Crawling Fang Wenshan's lyrics summarized by netizens in 'Sentence Fan' and composing frequency statistics

Require:

  1. Pick a topic that interests you.
  2. Write a crawler program in python to crawl data on related topics from the web.
  3. Perform text analysis on the crawled data to generate a word cloud.
  4. Explain the text analysis results.
  5. Write a complete blog, describing the above implementation process, problems encountered and solutions, data analysis ideas and conclusions.
  6. Finally, submit all the crawled data, crawler and data analysis source code.

  In this assignment, I crawled the lyrics of Fang Wenshan from the website "Sentence Fan" to see the frequency of words in his lyrics and the sentences that netizens like Mr. Fang.
  The main problem encountered in the crawling process is that the website headerschecks the requests, so headersparameters and declarations need to be added UA.
  code show as below:

import jieba
import requests
from bs4 import BeautifulSoup


lyrics = ''
headers = {
    'User-Agent': 'User-Agent:*/*'
}

resp = requests.get('http://www.juzimi.com/writer/%E6%96%B9%E6%96%87%E5%B1%B1', headers=headers)
resp.encoding = 'UTF-8'
print(resp.status_code)
soup = BeautifulSoup(resp.text, 'html.parser')

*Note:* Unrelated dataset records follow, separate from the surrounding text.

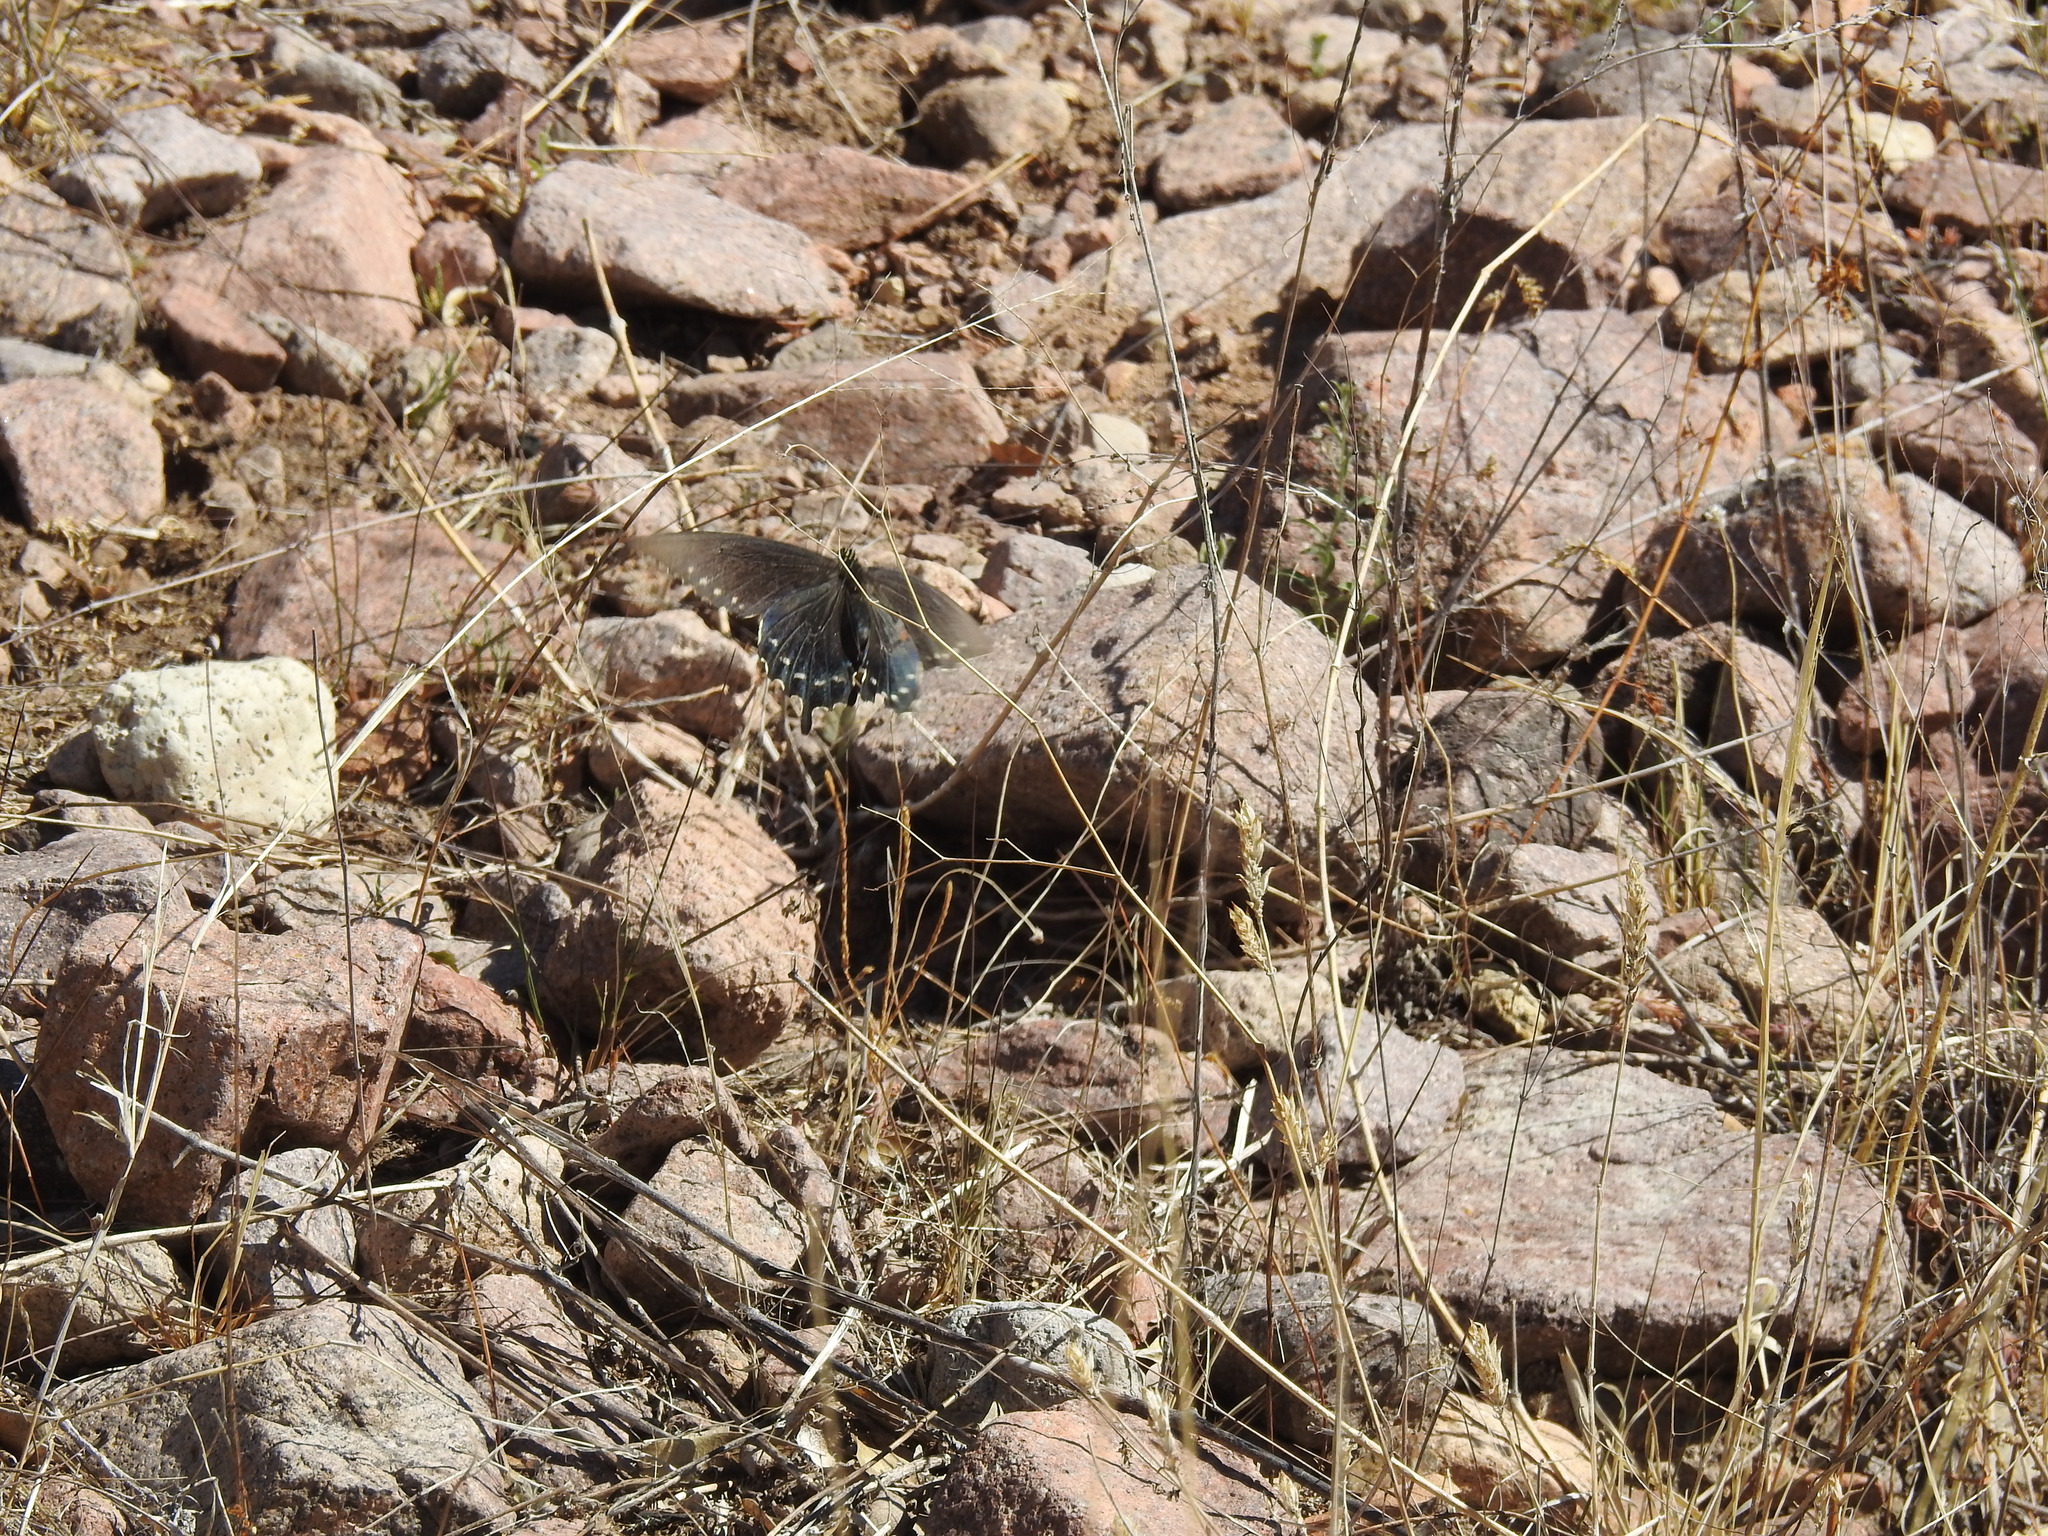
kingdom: Animalia
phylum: Arthropoda
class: Insecta
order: Lepidoptera
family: Papilionidae
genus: Battus
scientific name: Battus philenor
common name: Pipevine swallowtail
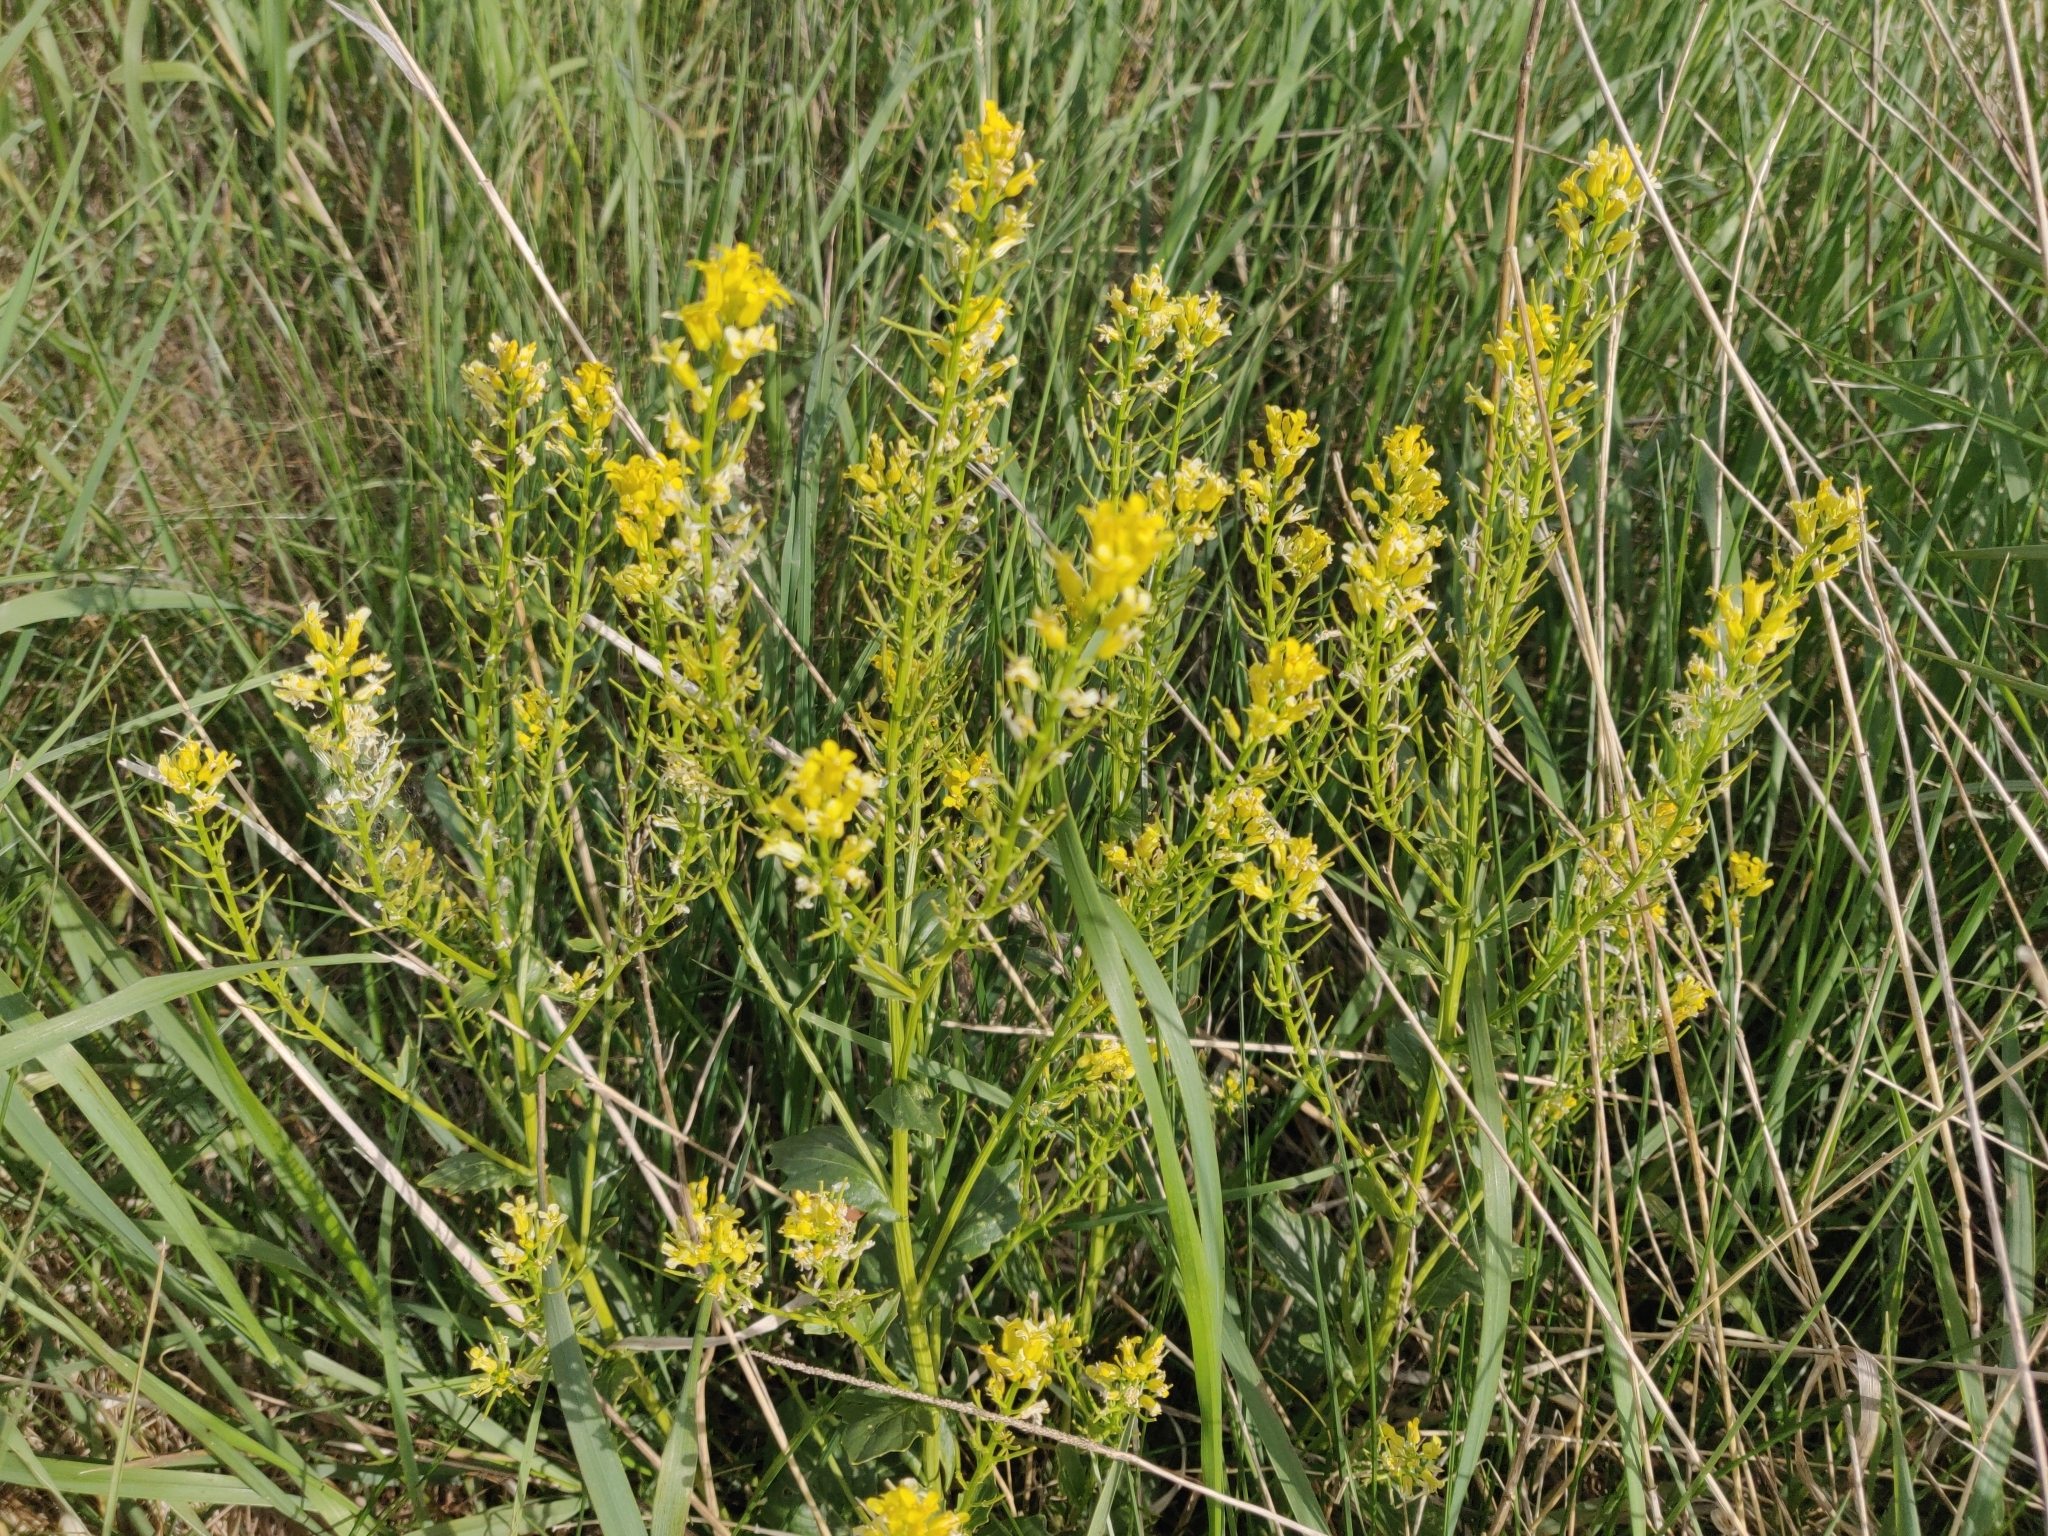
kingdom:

page_url = 'http://www.juzimi.com/writer/%E6%96%B9%E6%96%87%E5%B1%B1?page={}'
page_last = soup.select('.pager-last')
if len(page_last) > 0:
    page_last = page_last[0].text

for i in range(0, int(page_last)):
    print(i)
    resp = requests.get(page_url.format(i), headers=headers)
    resp.encoding = 'UTF-8'
    soup = BeautifulSoup(resp.text, 'html.parser')
    for a in soup.select('.xlistju'):
        lyrics += a.text + ' '

# 保留爬取的句子
with open('lyrics.txt', 'a+', encoding='UTF-8') as lyricFile:
    lyricFile.write(lyrics)

# 加载标点符号并去除歌词中的标点
with open('punctuation.txt', 'r', encoding='UTF-8') as punctuationFile:
    for punctuation in punctuationFile.readlines():
        lyrics = lyrics.replace(punctuation[0], ' ')

# 加载无意义词汇
with open('meaningless.txt', 'r', encoding='UTF-8') as meaninglessFile:
    mLessSet = set(meaninglessFile.read().split('\n'))
mLessSet.add(' ')

# 加载保留字
with open('reservedWord.txt', 'r', encoding='UTF-8') as reservedWordFile:
    reservedWordSet = set(reservedWordFile.read().split('\n'))
    for reservedWord in reservedWordSet:
        jieba.add_word(reservedWord)

keywordList = list(jieba.cut(lyrics))
keywordSet = set(keywordList) - mLessSet  # 将无意义词从词语集合中删除
keywordDict = {}

# 统计出词频字典
for word in keywordSet:
    keywordDict[word] = keywordList.count(word)

# 对词频进行排序
keywordListSorted = list(keywordDict.items())
keywordListSorted.sort(key=lambda e: e[1], reverse=True)
# 将所有词频写出到txt
for topWordTup in keywordListSorted:
    print(topWordTup)
    with open('word.txt', 'a+', encoding='UTF-8') as wordFile:
        for i in range(0, topWordTup[1]):
            wordFile.write(topWordTup[0]+'\n')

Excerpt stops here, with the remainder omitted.